╭─ 文章の一部
自転車趣味の会
この会は、鳥山新一氏が代表幹事となり「自転車趣味の情熱を通じて、自転車文化を守り育てる活動を展開する」ことを目的として1993年9月に設立された。
そして第1回の集い「講演とコレクション展示」が同年11月3日(文化の日)に中野サンプラザで開催された。
鳥山さんから事前に講演を頼まれていたので、当日は早めに出かけることにした。
以下は当日の私の講演内容である。(一部加筆修正)
オーディナリー自転車について
オーディナリーとは、ご承知のように前輪の大きいダルマ自転車のことです。
それでは、最初にオーディナリーと自転車の歴史が好きになった経緯をこれからお話ししたいと思います。
まず自転車を好きになった事からお話ししましょう。それは中学2年のころで、父に丸石の内装3段の軽快車を買ってもらったことに始まります。
始めのうちは、ただ家の近くを乗り回していました。初めてのサイクリングは茅ヶ崎から小田原城まででした。
まだこの頃は自転車を趣味と感じていませんでした。
趣味として意識し始めたのは、昭和47年頃です。当時ホンダがオートバイを売るため、その見返りとして、イギリスからラレー自転車を大量に輸入しましたが、その頃のラレーの新聞広告をみて「これが本当の自転車だ!」と思った時から始まります。当時小学生や中学生が乗り回していたゴテゴテしたフラッシャー付自転車にあきあきしていたころで、そのシンプルさに強く引かれたのです。新聞広告に出ていた自転車は、ラレーのロードスターでした。さっそく平塚のホンダ販売店に行き、これを買いました。そして毎日のように乗りまわしました。古風な感じのロードスターを好きになったと言うことは、今思えば、クラシック自転車への興味をもつこれが最初のきっかけでもあったわけです。
╰─
╭─ 表示データ
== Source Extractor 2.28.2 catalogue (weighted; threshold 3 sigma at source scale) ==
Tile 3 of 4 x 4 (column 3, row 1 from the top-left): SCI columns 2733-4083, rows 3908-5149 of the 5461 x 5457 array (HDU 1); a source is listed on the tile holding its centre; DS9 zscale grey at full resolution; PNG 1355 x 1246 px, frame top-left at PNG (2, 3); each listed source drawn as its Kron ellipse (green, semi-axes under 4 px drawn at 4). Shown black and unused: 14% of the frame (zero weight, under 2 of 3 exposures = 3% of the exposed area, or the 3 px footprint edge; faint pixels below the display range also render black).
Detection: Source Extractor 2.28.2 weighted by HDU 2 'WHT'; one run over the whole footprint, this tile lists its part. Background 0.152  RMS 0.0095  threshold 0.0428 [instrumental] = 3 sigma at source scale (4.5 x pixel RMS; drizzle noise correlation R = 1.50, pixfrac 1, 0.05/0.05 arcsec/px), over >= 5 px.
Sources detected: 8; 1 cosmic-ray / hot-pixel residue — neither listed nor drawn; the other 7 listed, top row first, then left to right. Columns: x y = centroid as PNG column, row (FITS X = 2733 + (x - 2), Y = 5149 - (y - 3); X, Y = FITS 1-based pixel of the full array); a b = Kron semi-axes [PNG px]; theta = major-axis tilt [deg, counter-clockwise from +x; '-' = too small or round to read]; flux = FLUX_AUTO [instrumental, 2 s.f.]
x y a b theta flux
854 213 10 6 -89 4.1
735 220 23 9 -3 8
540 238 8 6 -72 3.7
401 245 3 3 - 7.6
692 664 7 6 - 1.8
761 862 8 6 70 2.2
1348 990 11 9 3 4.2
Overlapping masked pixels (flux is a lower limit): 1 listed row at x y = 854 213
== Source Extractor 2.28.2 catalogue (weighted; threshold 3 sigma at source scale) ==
╰─
自転車趣味の会での講演の文章を、最後の文の次から書き進めてください。

ところが、次に興味をもったのは、クラシック自転車ではなく、同じカタログに出ていた最新式のロードレーサーでした。こんどはこれが欲しくなりました。この頃から今まで真剣に読んだ事が無かった自転車雑誌にも興味を覚えました。今度は雑誌に出ていたイタリアのチネリとかデローサなどのードレーサーが欲しくなりました。しかし、結局資金不足のためフランスのプジョーを買う事になりました。これはヤマハが輸入したもので、たしか15万円ぐらいだったと思います。ところが購入した当日交通事故に会い、1時間足らずでスクラップにしてしまいました。家の者はこの事故で自転車は止めるだろうと言っていましたが、かえって病が高じ、また自転車が欲しくてたまらなくなりました。次に買ったのは、ラレーのカールトン・ロードレーサーでした。
しかし、乗っているうちに不満なところが出てきて、1年ぐらいで飽きてしまいました。そして今度は、ルジュンのロードレーサーを買いました。これも欠陥は色々ありましたが、それでもかなり長く乗りました。そのうち今度トラックレーサーに興味が移り、ピスト車を買いました。最初買ったのはイギリスのヒュー・ポーター(Hugh Porter)でした。その後、チネリ・ピストも購入。そして、アマチュア競技の選手登録もし、3年ぐらい色々なレースに参加しました。ですがいつも予選落ちで、千メートルのタイムトライアルも1分20秒を切る事ができませんでした。最高は1分22秒でした。
その後体力の低下もあり、また以前のロードレーサーでのサイクリングにもどりました。現在もこれは続いています。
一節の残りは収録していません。